Il diritto del bambino ad avere una famiglia
di Fabiana Carta.
Paola Murino e Maurizio Ligas raccontano la gioia di aver dato a tre bambini la possibilità di avere una famiglia
Possiamo parlare di vocazione, quando si sceglie di adottare dei bambini, a patto che non si facciano differenze con la vocazione di voler diventare genitori di un figlio partorito naturalmente. Ne sono convinti Paola Murino e Maurizio Ligas, che vivono a Lanusei con Luz, Marlon e Brayan, tre fratelli colombiani adottati quasi undici anni fa. «Ci siamo sposati non proprio giovanissimi. I figli non sono arrivati – raccontano – e allo scadere dei tre anni abbiamo pensato che le soluzioni potessero essere due: la fecondazione assistita o l’adozione. Non abbiamo avuto dubbi sulla scelta. Unire due famiglie, la nostra con quella di altri bambini che cercavano dei genitori, per dare loro un’opportunità».
È il 2013 quando intraprendono il percorso, aprendo la strada sia a un’adozione nazionale che internazionale, passando per vari colloqui con lo psicologo, l’assistente sociale e il giudice. «L’adozione nazionale è completamente gratuita, mentre per l’internazionale bisogna affidarsi a un ente. Il rimborso, abbastanza limitato, è previsto, ma arriva dopo anni. Questo per dire che chi sceglie questa strada deve anche far i conti con la disponibilità economica. L’intero iter è durato due anni, il tempo minimo per legge», spiegano.
Prima dell’incontro di persona, la famiglia che adotta si impegna a preparare delle foto e dei video da mostrare ai bambini; allo stesso modo i bambini preparano del materiale da mostrare ai futuri genitori. Come un assaggio degli abbracci e dei sorrisi che arriveranno. «Quando siamo arrivati a Bogotà, in Colombia, abbiamo avuto un incontro preliminare con gli assistenti sociali, sempre accompagnati da una persona dell’ente che ha seguito la nostra pratica, e il giorno dopo c’è stato l’incontro con i bambini. Da quel momento siamo diventati un’unica famiglia».
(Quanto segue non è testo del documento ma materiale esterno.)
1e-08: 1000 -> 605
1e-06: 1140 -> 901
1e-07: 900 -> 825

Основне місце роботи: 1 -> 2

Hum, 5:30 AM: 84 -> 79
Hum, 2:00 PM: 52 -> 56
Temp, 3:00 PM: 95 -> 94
Il primo incontro – atteso, immaginato, sognato – avviene sempre in maniera standard: una piccola festicciola, con dolci, bibite e qualche regalo per i bambini. Tra l’emozione e l’imbarazzo, per essere sempre sotto lo sguardo degli assistenti sociali, avviene il piccolo miracolo. In questo caso, l’incastro perfetto.
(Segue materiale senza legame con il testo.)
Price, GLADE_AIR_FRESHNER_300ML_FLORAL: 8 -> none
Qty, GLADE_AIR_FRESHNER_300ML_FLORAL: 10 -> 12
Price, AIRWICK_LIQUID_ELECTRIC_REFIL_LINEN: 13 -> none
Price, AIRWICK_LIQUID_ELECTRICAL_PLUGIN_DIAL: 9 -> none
La fusione delle due famiglie è un processo naturale, per due lunghi mesi nella capitale colombiana, senza particolari difficoltà. «Eravamo preparati a tutto – ricorda Paola –: la prima sera ci siamo messi a guardare la televisione tutti insieme nel lettone e i bambini hanno dormito tutta la notte con noi, senza nessun problema. Dopo due giorni abbiamo iniziato a girare per la città. Ho studiato un po’ di spagnolo, cercavamo di comunicare così. È stato molto strano come abbiamo legato praticamente subito».
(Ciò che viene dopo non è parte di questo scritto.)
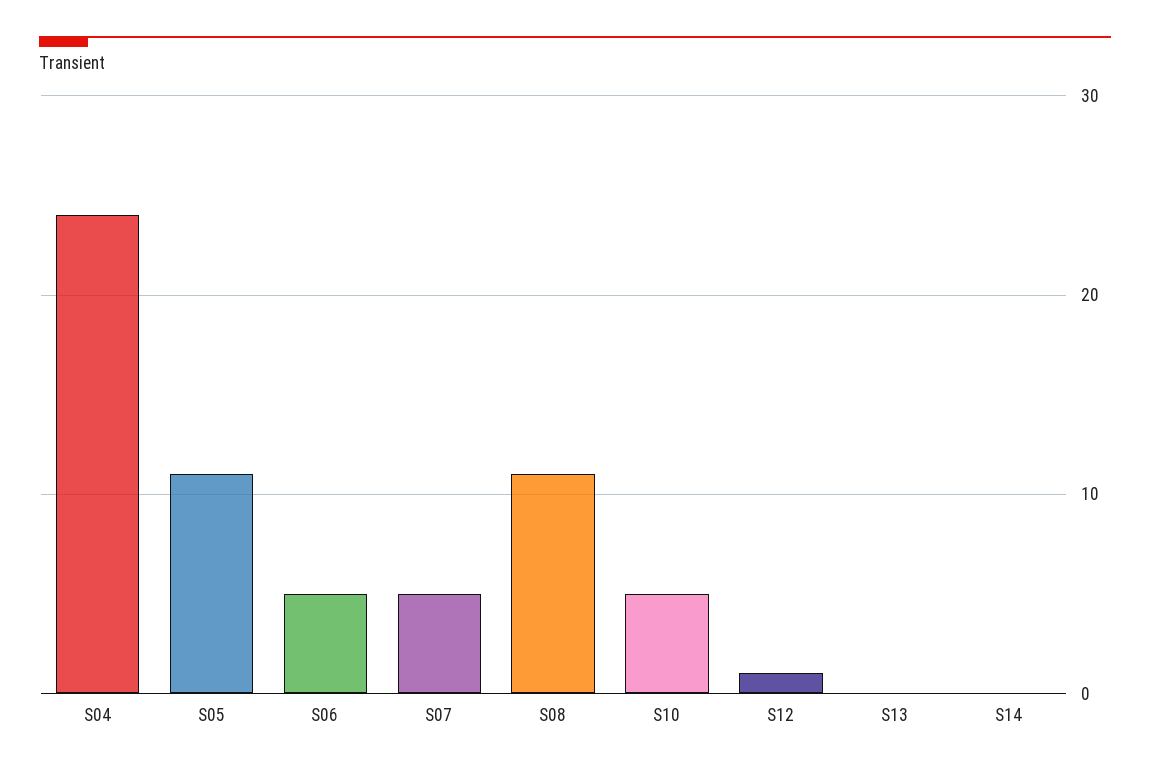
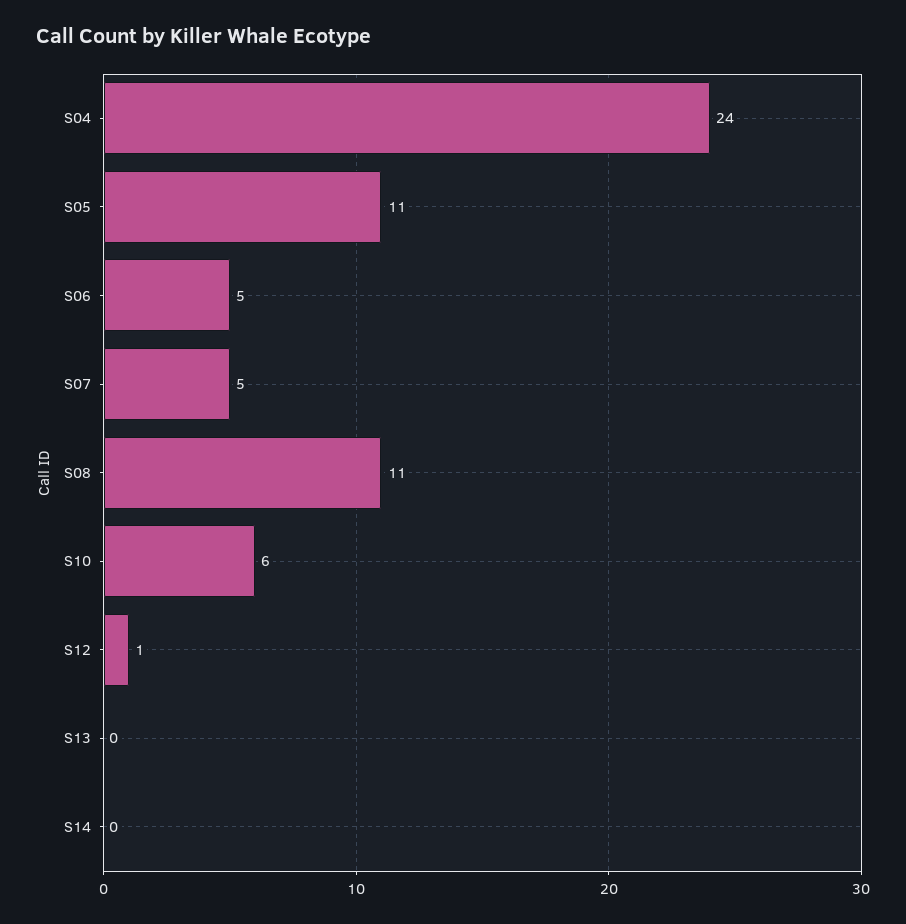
S10: 5 -> 6

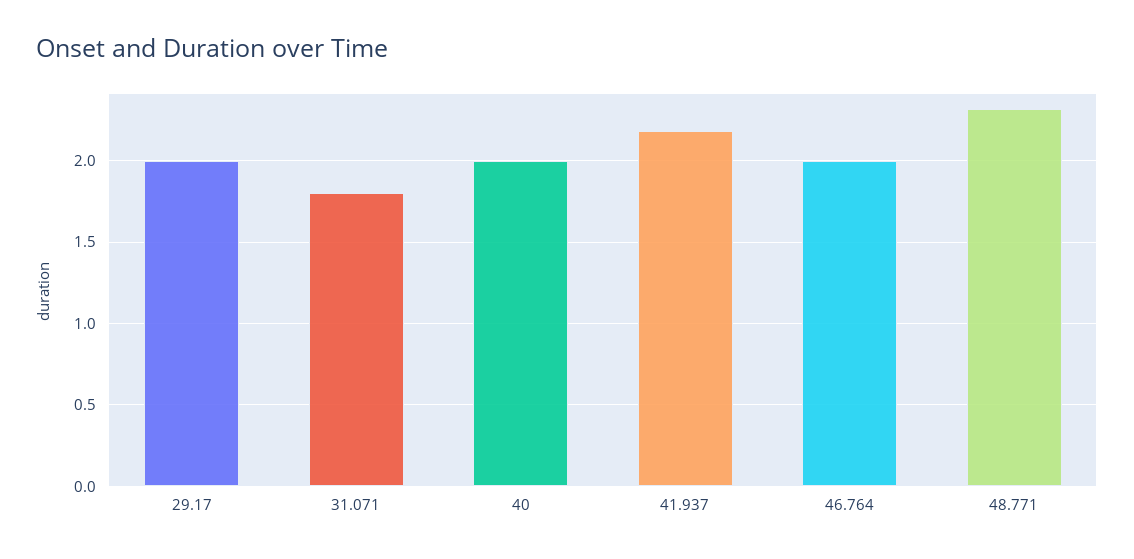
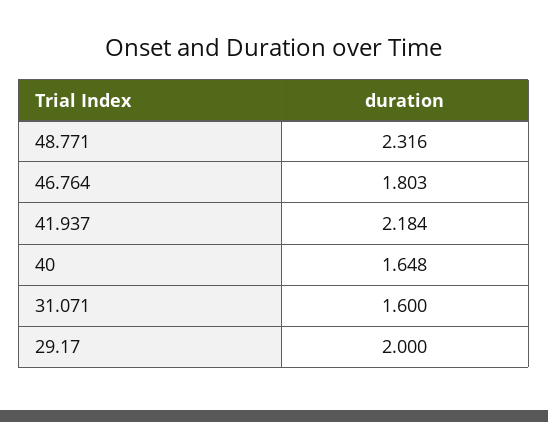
31.071: 1.8 -> 1.6
40: 2 -> 1.648
46.764: 2 -> 1.803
Arrivati a Lanusei c’è voluto del tempo per adattarsi, come è normale che sia. I bambini avevano sei, sette e undici anni all’epoca, hanno dovuto abituarsi a una lingua e a una cultura completamente diverse dalla loro. «Sicuramente è stata la scelta migliore che potessimo fare. Certe volte c’è il problema che alcune coppie vogliono dei bambini in maniera quasi ossessiva e provano tutte le vie possibili che la scienza offre. Sembra quasi che esista il diritto della coppia ad avere un bambino, ma no, c’è il diritto del bambino ad avere una famiglia. Noi l’abbiamo fatto per dare l’opportunità a dei bambini che hanno avuto qualche problema e per cominciare un progetto di vita insieme. Tante persone, ancora oggi, giudicano la nostra scelta come straordinaria, ma a noi non sembra, perché è stato come accogliere un proprio figlio, non c’è stata nessuna differenza», concludono.